Exercise instructions -
Your answer should be the lines below from the one holding "(fp_line (start -19.05 -9.525) (end 19.05" through the one holding "(fp_line (start 19.05", copied exactly and with nothing else.
**** Recorded data ****
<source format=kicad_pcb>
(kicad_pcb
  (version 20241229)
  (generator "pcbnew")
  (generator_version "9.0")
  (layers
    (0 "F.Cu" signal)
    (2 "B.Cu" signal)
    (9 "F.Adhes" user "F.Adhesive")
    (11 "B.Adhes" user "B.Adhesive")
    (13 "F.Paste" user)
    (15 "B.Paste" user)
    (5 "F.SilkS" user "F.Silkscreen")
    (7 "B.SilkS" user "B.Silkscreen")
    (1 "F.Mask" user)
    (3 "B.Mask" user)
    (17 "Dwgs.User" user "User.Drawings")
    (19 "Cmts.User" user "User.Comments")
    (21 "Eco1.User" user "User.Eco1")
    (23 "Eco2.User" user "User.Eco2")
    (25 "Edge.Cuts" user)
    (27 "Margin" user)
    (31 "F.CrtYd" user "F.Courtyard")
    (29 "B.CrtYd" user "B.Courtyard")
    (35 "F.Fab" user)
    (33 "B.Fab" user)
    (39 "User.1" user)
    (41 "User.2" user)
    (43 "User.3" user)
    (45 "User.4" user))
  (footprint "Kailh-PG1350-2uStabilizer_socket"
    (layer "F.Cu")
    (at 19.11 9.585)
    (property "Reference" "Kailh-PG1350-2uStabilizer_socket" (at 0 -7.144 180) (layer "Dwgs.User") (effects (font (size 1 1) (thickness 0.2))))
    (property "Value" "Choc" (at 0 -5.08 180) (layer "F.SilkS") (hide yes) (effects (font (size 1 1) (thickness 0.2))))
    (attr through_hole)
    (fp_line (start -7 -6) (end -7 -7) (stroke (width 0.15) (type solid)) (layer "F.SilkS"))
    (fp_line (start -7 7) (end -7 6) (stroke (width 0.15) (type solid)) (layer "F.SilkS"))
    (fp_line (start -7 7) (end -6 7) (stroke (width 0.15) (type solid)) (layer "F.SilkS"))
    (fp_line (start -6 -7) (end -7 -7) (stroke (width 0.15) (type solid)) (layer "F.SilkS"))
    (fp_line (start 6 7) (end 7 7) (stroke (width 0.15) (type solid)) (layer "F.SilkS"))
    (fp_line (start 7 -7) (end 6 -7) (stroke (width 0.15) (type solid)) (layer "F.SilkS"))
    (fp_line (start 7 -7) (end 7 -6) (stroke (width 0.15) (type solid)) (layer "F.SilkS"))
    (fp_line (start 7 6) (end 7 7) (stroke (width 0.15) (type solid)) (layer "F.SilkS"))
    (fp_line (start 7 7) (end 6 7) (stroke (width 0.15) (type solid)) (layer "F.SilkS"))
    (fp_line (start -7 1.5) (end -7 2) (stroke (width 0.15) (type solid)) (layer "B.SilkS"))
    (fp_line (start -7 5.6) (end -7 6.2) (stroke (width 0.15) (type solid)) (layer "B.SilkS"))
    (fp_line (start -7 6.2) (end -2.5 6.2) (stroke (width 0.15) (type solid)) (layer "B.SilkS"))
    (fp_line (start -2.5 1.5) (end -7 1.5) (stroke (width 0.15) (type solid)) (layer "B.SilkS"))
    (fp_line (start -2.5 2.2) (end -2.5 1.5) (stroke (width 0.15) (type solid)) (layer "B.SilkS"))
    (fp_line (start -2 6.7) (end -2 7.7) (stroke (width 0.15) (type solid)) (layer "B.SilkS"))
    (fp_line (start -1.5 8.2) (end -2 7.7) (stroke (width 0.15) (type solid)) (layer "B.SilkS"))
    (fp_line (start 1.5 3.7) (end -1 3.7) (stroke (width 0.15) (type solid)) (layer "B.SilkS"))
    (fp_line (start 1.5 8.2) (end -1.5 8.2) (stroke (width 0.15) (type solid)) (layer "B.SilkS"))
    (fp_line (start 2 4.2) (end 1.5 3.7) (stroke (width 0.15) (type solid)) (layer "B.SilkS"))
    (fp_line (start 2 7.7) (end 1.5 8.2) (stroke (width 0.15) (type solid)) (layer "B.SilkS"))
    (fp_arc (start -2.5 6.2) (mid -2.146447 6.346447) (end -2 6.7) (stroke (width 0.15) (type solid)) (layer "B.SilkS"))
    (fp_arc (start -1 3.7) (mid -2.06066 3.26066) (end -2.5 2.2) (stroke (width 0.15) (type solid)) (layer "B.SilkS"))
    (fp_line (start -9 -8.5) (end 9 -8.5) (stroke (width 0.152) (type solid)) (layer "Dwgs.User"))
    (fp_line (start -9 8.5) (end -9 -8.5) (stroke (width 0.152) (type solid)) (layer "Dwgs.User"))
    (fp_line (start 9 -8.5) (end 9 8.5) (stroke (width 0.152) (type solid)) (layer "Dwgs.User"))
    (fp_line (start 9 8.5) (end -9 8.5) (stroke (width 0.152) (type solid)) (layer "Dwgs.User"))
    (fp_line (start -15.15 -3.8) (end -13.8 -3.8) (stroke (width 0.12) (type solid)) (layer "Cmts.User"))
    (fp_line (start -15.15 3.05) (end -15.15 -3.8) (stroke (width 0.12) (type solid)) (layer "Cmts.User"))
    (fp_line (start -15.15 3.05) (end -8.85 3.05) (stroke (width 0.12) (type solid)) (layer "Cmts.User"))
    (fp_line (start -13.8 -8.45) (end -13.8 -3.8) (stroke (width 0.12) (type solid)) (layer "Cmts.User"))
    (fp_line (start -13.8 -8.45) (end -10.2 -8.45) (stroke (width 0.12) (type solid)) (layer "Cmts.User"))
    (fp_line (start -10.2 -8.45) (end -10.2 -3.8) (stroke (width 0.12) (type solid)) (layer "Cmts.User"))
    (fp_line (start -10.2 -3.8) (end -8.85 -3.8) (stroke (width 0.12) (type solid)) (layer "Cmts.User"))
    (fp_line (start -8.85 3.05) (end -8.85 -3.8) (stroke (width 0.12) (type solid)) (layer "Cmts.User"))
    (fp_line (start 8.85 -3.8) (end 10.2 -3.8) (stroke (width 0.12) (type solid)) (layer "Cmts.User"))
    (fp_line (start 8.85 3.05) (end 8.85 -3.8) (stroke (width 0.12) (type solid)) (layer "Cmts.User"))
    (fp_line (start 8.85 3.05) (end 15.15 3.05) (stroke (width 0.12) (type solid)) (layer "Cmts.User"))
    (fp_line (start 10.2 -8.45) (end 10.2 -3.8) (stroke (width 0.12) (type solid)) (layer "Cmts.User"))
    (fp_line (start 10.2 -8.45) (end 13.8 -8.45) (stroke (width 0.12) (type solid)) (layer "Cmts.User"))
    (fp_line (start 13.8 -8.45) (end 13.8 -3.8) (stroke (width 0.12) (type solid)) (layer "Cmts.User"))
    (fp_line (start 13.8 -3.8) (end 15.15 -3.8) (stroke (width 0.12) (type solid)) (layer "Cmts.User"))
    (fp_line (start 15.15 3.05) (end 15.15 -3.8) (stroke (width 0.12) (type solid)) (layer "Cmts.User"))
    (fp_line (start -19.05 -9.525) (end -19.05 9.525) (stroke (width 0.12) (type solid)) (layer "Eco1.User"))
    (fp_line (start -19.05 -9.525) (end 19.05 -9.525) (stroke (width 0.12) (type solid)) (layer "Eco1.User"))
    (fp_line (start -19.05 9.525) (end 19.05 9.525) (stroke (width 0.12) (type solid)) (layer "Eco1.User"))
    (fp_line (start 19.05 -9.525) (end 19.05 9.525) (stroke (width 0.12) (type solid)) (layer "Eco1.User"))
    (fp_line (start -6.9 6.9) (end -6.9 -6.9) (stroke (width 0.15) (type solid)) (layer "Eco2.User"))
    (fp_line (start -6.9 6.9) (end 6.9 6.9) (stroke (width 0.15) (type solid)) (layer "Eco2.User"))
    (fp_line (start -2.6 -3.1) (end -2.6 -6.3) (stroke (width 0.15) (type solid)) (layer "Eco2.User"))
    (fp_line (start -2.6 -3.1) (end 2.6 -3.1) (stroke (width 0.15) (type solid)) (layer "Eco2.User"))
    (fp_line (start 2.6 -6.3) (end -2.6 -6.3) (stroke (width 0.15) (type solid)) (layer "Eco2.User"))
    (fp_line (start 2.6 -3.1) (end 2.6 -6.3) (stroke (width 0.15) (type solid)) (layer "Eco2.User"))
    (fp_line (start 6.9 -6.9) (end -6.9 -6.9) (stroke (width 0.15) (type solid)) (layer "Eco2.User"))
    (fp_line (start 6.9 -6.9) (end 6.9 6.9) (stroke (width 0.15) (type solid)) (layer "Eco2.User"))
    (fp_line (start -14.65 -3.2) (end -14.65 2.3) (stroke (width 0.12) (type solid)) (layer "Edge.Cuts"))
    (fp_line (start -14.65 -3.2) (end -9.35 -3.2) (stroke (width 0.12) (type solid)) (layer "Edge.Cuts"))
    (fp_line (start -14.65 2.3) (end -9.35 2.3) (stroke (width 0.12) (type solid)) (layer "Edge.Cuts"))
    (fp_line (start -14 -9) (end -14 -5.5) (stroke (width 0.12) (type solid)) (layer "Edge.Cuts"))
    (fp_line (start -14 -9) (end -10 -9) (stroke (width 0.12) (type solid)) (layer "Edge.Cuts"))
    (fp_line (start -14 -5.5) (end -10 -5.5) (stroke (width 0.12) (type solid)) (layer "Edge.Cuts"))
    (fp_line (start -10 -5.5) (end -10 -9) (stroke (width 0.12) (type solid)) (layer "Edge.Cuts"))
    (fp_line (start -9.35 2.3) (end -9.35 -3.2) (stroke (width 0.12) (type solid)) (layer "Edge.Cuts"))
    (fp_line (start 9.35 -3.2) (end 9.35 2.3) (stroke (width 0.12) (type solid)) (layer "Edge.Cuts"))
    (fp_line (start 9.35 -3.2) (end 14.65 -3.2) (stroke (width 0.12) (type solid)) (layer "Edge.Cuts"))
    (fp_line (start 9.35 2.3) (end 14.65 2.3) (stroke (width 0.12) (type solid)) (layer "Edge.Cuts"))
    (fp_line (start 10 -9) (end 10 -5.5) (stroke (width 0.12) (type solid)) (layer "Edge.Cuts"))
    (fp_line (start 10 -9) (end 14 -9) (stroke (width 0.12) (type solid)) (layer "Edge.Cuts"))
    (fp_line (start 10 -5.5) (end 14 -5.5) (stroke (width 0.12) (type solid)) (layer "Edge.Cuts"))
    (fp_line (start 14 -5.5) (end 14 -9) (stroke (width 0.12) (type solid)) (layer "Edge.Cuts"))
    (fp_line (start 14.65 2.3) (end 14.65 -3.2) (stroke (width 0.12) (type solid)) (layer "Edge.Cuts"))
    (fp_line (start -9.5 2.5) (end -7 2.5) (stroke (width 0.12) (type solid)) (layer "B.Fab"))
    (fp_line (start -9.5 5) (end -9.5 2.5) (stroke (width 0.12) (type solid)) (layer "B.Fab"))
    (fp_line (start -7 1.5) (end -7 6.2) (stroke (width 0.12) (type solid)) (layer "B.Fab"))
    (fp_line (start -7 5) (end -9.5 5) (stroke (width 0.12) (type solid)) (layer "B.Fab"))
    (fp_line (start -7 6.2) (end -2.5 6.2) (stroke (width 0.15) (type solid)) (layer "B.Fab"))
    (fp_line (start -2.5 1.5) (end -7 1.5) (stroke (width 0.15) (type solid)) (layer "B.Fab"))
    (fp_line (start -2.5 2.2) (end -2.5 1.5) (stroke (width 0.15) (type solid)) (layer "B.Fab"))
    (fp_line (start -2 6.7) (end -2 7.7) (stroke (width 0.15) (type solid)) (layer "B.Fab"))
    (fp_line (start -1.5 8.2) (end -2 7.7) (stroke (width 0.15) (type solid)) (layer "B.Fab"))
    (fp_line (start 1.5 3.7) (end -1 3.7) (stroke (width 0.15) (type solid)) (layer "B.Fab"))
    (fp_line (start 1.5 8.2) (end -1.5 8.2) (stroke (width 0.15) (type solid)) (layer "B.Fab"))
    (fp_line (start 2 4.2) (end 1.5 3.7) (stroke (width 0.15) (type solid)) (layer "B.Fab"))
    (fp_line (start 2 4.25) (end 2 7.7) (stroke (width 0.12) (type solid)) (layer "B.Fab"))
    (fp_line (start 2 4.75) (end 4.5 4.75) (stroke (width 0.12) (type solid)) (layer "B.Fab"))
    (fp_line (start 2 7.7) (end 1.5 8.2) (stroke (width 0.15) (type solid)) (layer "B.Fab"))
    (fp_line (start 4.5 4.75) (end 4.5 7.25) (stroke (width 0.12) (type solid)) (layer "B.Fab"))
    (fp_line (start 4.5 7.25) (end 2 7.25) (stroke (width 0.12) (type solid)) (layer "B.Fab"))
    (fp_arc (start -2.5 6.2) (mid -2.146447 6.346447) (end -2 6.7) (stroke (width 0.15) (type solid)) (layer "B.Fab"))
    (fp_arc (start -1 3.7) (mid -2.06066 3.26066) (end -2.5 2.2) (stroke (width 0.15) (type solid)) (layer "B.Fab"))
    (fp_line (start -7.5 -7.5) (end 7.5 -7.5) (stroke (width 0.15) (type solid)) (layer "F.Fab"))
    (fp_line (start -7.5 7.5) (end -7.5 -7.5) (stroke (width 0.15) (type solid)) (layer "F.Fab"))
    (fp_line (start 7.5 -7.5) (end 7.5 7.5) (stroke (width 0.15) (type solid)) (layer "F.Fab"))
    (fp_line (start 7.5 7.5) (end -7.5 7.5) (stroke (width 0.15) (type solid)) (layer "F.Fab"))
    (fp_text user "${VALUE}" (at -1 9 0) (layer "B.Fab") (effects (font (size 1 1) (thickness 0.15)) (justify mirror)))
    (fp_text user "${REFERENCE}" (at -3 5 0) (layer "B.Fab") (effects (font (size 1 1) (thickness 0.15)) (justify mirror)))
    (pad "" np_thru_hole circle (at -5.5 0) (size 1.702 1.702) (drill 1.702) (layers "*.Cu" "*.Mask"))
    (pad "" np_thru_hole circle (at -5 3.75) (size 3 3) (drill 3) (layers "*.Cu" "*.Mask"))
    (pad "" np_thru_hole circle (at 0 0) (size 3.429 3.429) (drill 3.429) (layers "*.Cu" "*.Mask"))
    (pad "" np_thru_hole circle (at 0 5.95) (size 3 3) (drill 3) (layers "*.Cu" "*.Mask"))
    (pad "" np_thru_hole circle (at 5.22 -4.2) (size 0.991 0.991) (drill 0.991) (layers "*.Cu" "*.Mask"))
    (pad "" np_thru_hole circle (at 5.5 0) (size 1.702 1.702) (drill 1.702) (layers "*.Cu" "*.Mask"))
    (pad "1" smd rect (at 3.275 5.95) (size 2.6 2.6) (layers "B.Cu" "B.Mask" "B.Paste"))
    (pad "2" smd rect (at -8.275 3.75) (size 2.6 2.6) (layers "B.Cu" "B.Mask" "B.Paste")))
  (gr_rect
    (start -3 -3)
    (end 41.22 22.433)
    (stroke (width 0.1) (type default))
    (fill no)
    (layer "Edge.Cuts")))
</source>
****
Finished exercise -
    (fp_line (start -19.05 -9.525) (end 19.05 -9.525) (stroke (width 0.12) (type solid)) (layer "Eco1.User"))
    (fp_line (start -19.05 9.525) (end 19.05 9.525) (stroke (width 0.12) (type solid)) (layer "Eco1.User"))
    (fp_line (start 19.05 -9.525) (end 19.05 9.525) (stroke (width 0.12) (type solid)) (layer "Eco1.User"))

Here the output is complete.